EE: I think that it follows what we were discussing earlier and I mentioned about the biologic heterogeneity of this disease but it also follows along the lines of what Noel was suggesting, that you need probably more than one modality to treat the disease that is at a very high risk of relapsing. So if we have a window, an opportunity, for a cure, even for a fraction of those patients we need to answer that unmet need that is there. Of course Noel, as a urologist, can tell us more about the new-found interest in prostatectomy in the high risk setting. So I think it’s the perfect timing to try to understand which of these novel agents, and of course the more standard agents like cytotoxics, would be of benefit not only as neoadjuvant but probably as adjuvant treatments. Again, I believe strongly and I think the data that we showed today support that it will be in subsets of these patients. So we need to reclassify and eventually move beyond the late Gleason, who implemented this Gleason scoring that was a blessing and turned out to also be a little bit of a curse because it has held up the molecular classification of this disease.
CS: So we need genomic molecular classification to understand better which patients would benefit perhaps from combination, from novel therapies.
EE: From combinatorial modalities. So what we did is we decided, because it’s not always the best or easiest way to access tissue by pre-treatment biopsies to randomise between a failed example across the board LHRH treatment preoperatively and LHRH plus abiraterone. That way you get prostatectomy samples that you can compare and come to some conclusion with regard to the abiraterone effect.
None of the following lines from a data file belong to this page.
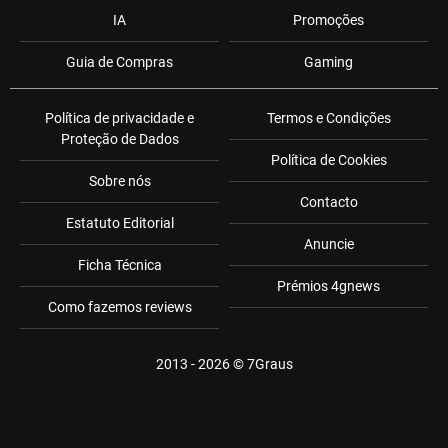
IA
Promoções
Guia de Compras
Gaming
Política de privacidade e
Termos e Condições
Proteção de Dados
Política de Cookies
Sobre nós
Contacto
Estatuto Editorial
Anuncie
Ficha Técnica
Prémios 4gnews
Como fazemos reviews
2013 - 2026 ©
7Graus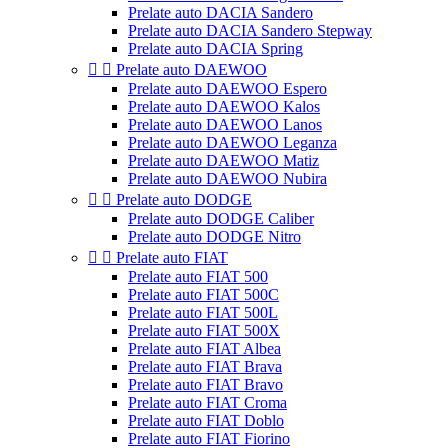
Prelate auto DACIA Sandero
Prelate auto DACIA Sandero Stepway
Prelate auto DACIA Spring


Prelate auto DAEWOO
Prelate auto DAEWOO Espero
Prelate auto DAEWOO Kalos
Prelate auto DAEWOO Lanos
Prelate auto DAEWOO Leganza
Prelate auto DAEWOO Matiz
Prelate auto DAEWOO Nubira


Prelate auto DODGE
Prelate auto DODGE Caliber
Prelate auto DODGE Nitro


Prelate auto FIAT
Prelate auto FIAT 500
Prelate auto FIAT 500C
Prelate auto FIAT 500L
Prelate auto FIAT 500X
Prelate auto FIAT Albea
Prelate auto FIAT Brava
Prelate auto FIAT Bravo
Prelate auto FIAT Croma
Prelate auto FIAT Doblo
Prelate auto FIAT Fiorino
The bottom line is that the standard approaches to pathology staging of the disease do not seem to meet the threshold for identification of the cytoreduction induced by the novel therapies and some more exploratory methodologies seem to be associating well with the rate of recurrence of that disease, meaning the tumour epithelium volume, the density of the cancer cells in the remaining volume of the tumour microenvironment. Then we went on to look at that molecular marker heterogeneity at both a protein and an RNA level. What seemed to be well- aligned, let’s focus on the abi group, is that AR-V7 presence does still associate, like in the castrate resistant setting, with a resistant to abi treatment disease. That may be very well so for enzalutamide as well.
CS: How often did you find AR-V7 presence in untreated patients?
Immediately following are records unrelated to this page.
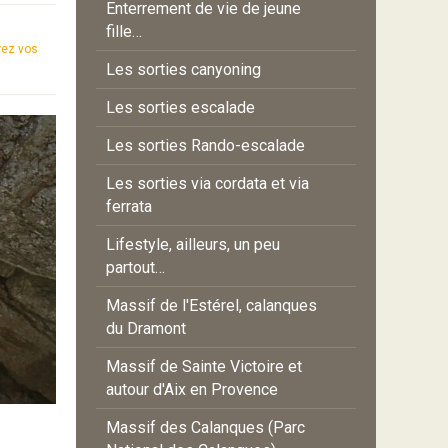
Enterrement de vie de jeune
fille…
ez vos
Les sorties canyoning
Les sorties escalade
Les sorties Rando-escalade
Les sorties via cordata et via
ferrata
Lifestyle, ailleurs, un peu
partout…
Massif de l'Estérel, calanques
du Dramont
Massif de Sainte Victoire et
autour d'Aix en Provence
Massif des Calanques (Parc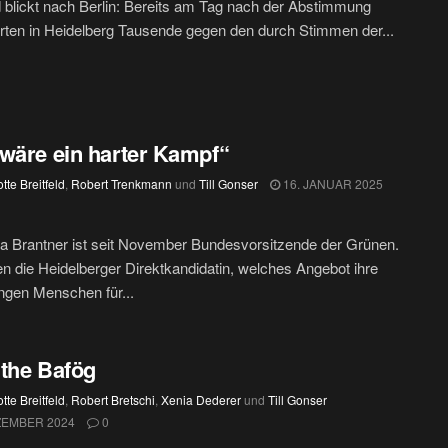
 blickt nach Berlin: Bereits am Tag nach der Abstimmung
erten in Heidelberg Tausende gegen den durch Stimmen der...
wäre ein harter Kampf“
tte Breitfeld
,
Robert Trenkmann
und
Till Gonser
16. JANUAR 2025
a Brantner ist seit November Bundesvorsitzende der Grünen.
en die Heidelberger Direktkandidatin, welches Angebot ihre
ungen Menschen für...
the Bafög
tte Breitfeld
,
Robert Bretschi
,
Xenia Dederer
und
Till Gonser
ZEMBER 2024
0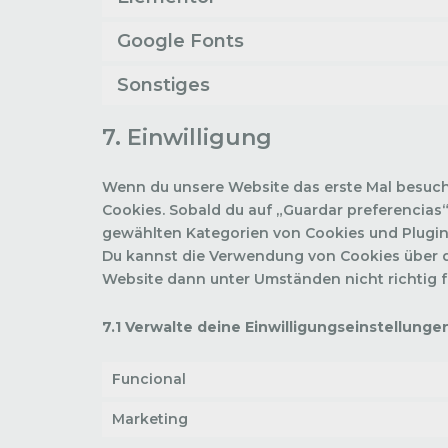
Google Fonts
Sonstiges
7. Einwilligung
Wenn du unsere Website das erste Mal besuchst
Cookies. Sobald du auf „Guardar preferencias“ k
gewählten Kategorien von Cookies und Plugin
Du kannst die Verwendung von Cookies über de
Website dann unter Umständen nicht richtig f
7.1 Verwalte deine Einwilligungseinstellunge
Funcional
Marketing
EE: Not as often as in CRPC. Low level of expression and it’s about 30% of the specimens, so much lower, as you saw in that data than what is reported in CRPC. Then we went on to look at associations with the glucocorticoid receptor because it seemed to be popping up as a signal in all the abi treated. The higher expression of the glucocorticoid receptor trended very well with higher residual tumour volume and of course, in that sense, relapse. That higher glucocorticoid receptor volume was associated well with intraprostatic cortisol creating a story for the ligand and the receptor right there. Of course, a lot of questions coming through that need to be further studied because we only used 5mg of prednisone versus 10mg and maybe 10mg would have been a better option to stabilise the receptor because that cortisol that was measured was completely intraprostatic and separate from exogenous prednisone. Some answers but more questions being produced, I think, but a lot of interesting questions to be answered overall.
CS: I think we had a very interesting session and we have a lot of questions, not a lot of answers. I think we’re probably going to use chemotherapy earlier and we still have more questions about the earlier hormonal therapy and the earlier use of novel agents. So I’d like to thank all of you for being here today and thank you all from ecancer at the ASCO meeting in Chicago.